§ Items from a data source
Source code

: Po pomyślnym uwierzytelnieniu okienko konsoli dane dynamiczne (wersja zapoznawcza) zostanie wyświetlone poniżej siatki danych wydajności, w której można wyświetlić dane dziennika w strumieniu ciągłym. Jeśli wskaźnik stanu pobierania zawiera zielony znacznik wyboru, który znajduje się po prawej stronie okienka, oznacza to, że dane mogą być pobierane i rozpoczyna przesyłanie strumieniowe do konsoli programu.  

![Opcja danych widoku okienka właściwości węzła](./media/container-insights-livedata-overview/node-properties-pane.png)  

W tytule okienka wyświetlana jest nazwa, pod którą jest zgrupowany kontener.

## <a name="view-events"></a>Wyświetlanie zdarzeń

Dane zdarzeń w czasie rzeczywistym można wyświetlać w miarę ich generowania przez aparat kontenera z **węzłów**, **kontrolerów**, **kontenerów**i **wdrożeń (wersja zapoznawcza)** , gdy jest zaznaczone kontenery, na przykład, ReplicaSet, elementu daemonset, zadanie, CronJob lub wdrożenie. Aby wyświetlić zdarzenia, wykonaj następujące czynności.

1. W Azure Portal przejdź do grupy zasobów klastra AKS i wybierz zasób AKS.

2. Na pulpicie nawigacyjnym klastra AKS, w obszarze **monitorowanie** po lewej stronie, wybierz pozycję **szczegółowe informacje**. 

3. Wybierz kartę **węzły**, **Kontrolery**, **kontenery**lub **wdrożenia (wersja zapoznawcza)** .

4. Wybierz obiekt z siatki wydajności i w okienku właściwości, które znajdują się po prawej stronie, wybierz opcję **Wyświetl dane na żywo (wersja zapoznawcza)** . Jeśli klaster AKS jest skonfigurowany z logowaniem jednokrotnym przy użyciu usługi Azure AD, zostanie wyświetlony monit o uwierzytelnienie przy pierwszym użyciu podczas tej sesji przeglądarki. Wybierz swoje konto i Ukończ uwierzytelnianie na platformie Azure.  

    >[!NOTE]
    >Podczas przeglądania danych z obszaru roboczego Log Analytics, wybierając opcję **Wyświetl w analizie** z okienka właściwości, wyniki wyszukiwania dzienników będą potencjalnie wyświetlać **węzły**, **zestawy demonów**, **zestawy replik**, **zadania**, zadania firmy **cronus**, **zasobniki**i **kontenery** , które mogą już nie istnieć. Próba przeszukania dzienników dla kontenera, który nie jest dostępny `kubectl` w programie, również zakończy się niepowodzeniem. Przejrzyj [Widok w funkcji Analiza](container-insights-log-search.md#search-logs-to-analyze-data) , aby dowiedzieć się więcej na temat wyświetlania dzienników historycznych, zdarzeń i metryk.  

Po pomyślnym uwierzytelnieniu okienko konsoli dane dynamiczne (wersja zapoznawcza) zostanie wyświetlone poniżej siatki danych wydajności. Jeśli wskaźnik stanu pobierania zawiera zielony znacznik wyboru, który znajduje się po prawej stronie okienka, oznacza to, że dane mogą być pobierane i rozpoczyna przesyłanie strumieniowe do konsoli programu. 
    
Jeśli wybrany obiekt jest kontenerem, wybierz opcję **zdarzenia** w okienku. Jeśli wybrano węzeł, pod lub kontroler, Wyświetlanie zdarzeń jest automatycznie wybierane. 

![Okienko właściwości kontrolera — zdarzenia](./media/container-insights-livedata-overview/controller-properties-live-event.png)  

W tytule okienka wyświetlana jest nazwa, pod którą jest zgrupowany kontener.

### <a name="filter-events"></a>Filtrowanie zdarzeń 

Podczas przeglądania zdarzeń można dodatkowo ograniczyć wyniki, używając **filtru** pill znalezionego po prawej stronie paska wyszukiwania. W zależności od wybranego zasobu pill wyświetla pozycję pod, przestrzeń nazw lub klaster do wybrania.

§ WORK TO BE COMPLETED
Each record above is to be returned verbatim.

§ WRITTEN RESPONSE
Source code

: Po pomyślnym uwierzytelnieniu okienko konsoli dane dynamiczne (wersja zapoznawcza) zostanie wyświetlone poniżej siatki danych wydajności, w której można wyświetlić dane dziennika w strumieniu ciągłym. Jeśli wskaźnik stanu pobierania zawiera zielony znacznik wyboru, który znajduje się po prawej stronie okienka, oznacza to, że dane mogą być pobierane i rozpoczyna przesyłanie strumieniowe do konsoli programu.  

![Opcja danych widoku okienka właściwości węzła](./media/container-insights-livedata-overview/node-properties-pane.png)  

W tytule okienka wyświetlana jest nazwa, pod którą jest zgrupowany kontener.

## <a name="view-events"></a>Wyświetlanie zdarzeń

Dane zdarzeń w czasie rzeczywistym można wyświetlać w miarę ich generowania przez aparat kontenera z **węzłów**, **kontrolerów**, **kontenerów**i **wdrożeń (wersja zapoznawcza)** , gdy jest zaznaczone kontenery, na przykład, ReplicaSet, elementu daemonset, zadanie, CronJob lub wdrożenie. Aby wyświetlić zdarzenia, wykonaj następujące czynności.

1. W Azure Portal przejdź do grupy zasobów klastra AKS i wybierz zasób AKS.

2. Na pulpicie nawigacyjnym klastra AKS, w obszarze **monitorowanie** po lewej stronie, wybierz pozycję **szczegółowe informacje**. 

3. Wybierz kartę **węzły**, **Kontrolery**, **kontenery**lub **wdrożenia (wersja zapoznawcza)** .

4. Wybierz obiekt z siatki wydajności i w okienku właściwości, które znajdują się po prawej stronie, wybierz opcję **Wyświetl dane na żywo (wersja zapoznawcza)** . Jeśli klaster AKS jest skonfigurowany z logowaniem jednokrotnym przy użyciu usługi Azure AD, zostanie wyświetlony monit o uwierzytelnienie przy pierwszym użyciu podczas tej sesji przeglądarki. Wybierz swoje konto i Ukończ uwierzytelnianie na platformie Azure.  

    >[!NOTE]
    >Podczas przeglądania danych z obszaru roboczego Log Analytics, wybierając opcję **Wyświetl w analizie** z okienka właściwości, wyniki wyszukiwania dzienników będą potencjalnie wyświetlać **węzły**, **zestawy demonów**, **zestawy replik**, **zadania**, zadania firmy **cronus**, **zasobniki**i **kontenery** , które mogą już nie istnieć. Próba przeszukania dzienników dla kontenera, który nie jest dostępny `kubectl` w programie, również zakończy się niepowodzeniem. Przejrzyj [Widok w funkcji Analiza](container-insights-log-search.md#search-logs-to-analyze-data) , aby dowiedzieć się więcej na temat wyświetlania dzienników historycznych, zdarzeń i metryk.  

Po pomyślnym uwierzytelnieniu okienko konsoli dane dynamiczne (wersja zapoznawcza) zostanie wyświetlone poniżej siatki danych wydajności. Jeśli wskaźnik stanu pobierania zawiera zielony znacznik wyboru, który znajduje się po prawej stronie okienka, oznacza to, że dane mogą być pobierane i rozpoczyna przesyłanie strumieniowe do konsoli programu. 
    
Jeśli wybrany obiekt jest kontenerem, wybierz opcję **zdarzenia** w okienku. Jeśli wybrano węzeł, pod lub kontroler, Wyświetlanie zdarzeń jest automatycznie wybierane. 

![Okienko właściwości kontrolera — zdarzenia](./media/container-insights-livedata-overview/controller-properties-live-event.png)  

W tytule okienka wyświetlana jest nazwa, pod którą jest zgrupowany kontener.

### <a name="filter-events"></a>Filtrowanie zdarzeń 

Podczas przeglądania zdarzeń można dodatkowo ograniczyć wyniki, używając **filtru** pill znalezionego po prawej stronie paska wyszukiwania. W zależności od wybranego zasobu pill wyświetla pozycję pod, przestrzeń nazw lub klaster do wybrania.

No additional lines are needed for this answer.